Perseigne Abbey (Abbaye de Perseigne) is a former Cistercian abbey, formally established in 1145 on land given by William III, Count of Ponthieu, (Note: The abbey had been in preparation since 1130 and William's wife, Helie of Burgundy, died there in 1141/42) and suppressed in 1791 during the French Revolution. It is located in the north of the Sarthe département near to Neufchâtel-en-Saosnois, on the edge of the Perseigne forest, not far from Alençon.

The ruins, comprising a few stretches of wall, have been listed since 1932 as a monument historique by the French Ministry of Culture.

The abbey was a daughter house of Cîteaux itself; it was of modest importance within the Cistercian Order and founded no daughter houses of its own. Its temporal life was organised in the 12th and 13th centuries around a network of barns that have been discovered by archaeological excavation. Two agricultural buildings have left significant traces.

Intellectual life there flourished particularly in the early days. Between 1165 and 1189, the monk Thomas of Perseigne (also called Thomas le Cistercien) composed his Commentaire du Cantique des Cantiques ("Commentary on the Song of Songs"), which enjoyed great success in the west (there are 87 known copies).

The abbot Adam of Perseigne, author of a vast correspondence, served as the link between the Roman papacy, Cistercian Burgundy and English royalty.

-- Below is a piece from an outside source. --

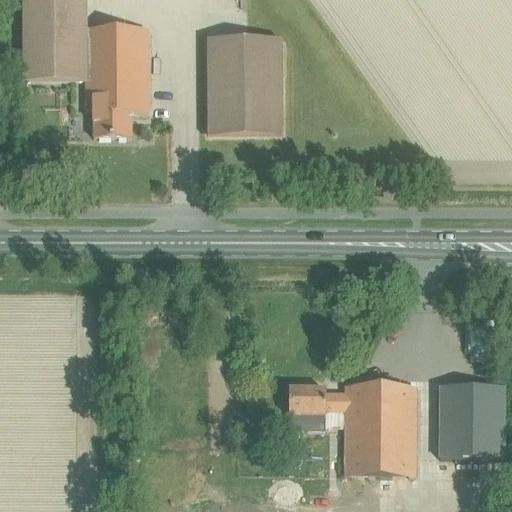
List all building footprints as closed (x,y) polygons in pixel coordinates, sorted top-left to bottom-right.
[(148,117),(147,34),(86,34),(84,0),(22,0),(23,85),(86,85),(86,116),(85,116),(85,118),(93,118),(93,142),(131,142),(131,117),(148,117)] [(201,0),(203,46),(271,43),(270,30),(254,30),(253,18),(238,18),(237,0),(201,0)] [(208,138),(281,137),(280,46),(207,46),(208,138)] [(415,481),(416,392),(345,392),(345,398),(325,398),(325,393),(288,393),(288,419),(325,420),(325,416),(345,416),(344,481),(415,481)] [(504,464),(505,398),(505,392),(440,392),(439,463),(504,464)] [(303,438),(319,439),(320,423),(304,423),(303,438)] [(327,497),(306,502),(308,511),(316,511),(330,509),(327,497)]
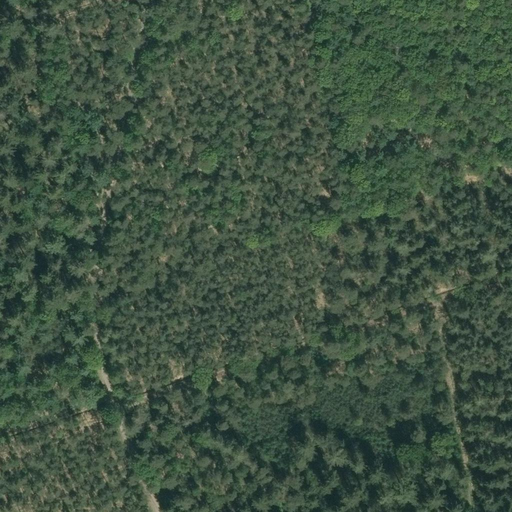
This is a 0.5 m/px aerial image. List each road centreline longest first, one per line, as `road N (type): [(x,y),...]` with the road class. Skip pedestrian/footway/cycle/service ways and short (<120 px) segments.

== The economic dynamics of the abbey ==
The period of growth in the abbey's assets, which began in 1145 with the first donations from the founder William III and other donors mentioned in the foundation charter, without a precise date, was decisive for its development. The primary objective was to guarantee the monks independence by ensuring that they had all the resources they needed close at hand. As a result, most of the acquisitions were concentrated in the parish where the monastery was established, including the vast lands of La Ragonnière, which were later divided up for more efficient management.

The initial charter also mentions the first barns, including the Antenoise barn, donated to the abbey, which gave the monks virtually complete ownership of the parish. This barn occupied a central position in the territory of Neufchâtel-en-Saosnois, to the south-west. The donations to Neufchâtel were concluded with the Count's vineyards and their annexes.

These donations reflect the Count's desire to provide the abbey with sufficient assets to fully realise the Cistercian ideal and to establish a structuring centre for his possessions in the Saosnois. The donations outside the parish, included in the charter, are also of great importance, with four of the seven possessions designated as barns. Of these, the land of Malèfre, although not designated as a barn until the papal confirmation of 1163, represents one of the abbey's major holdings.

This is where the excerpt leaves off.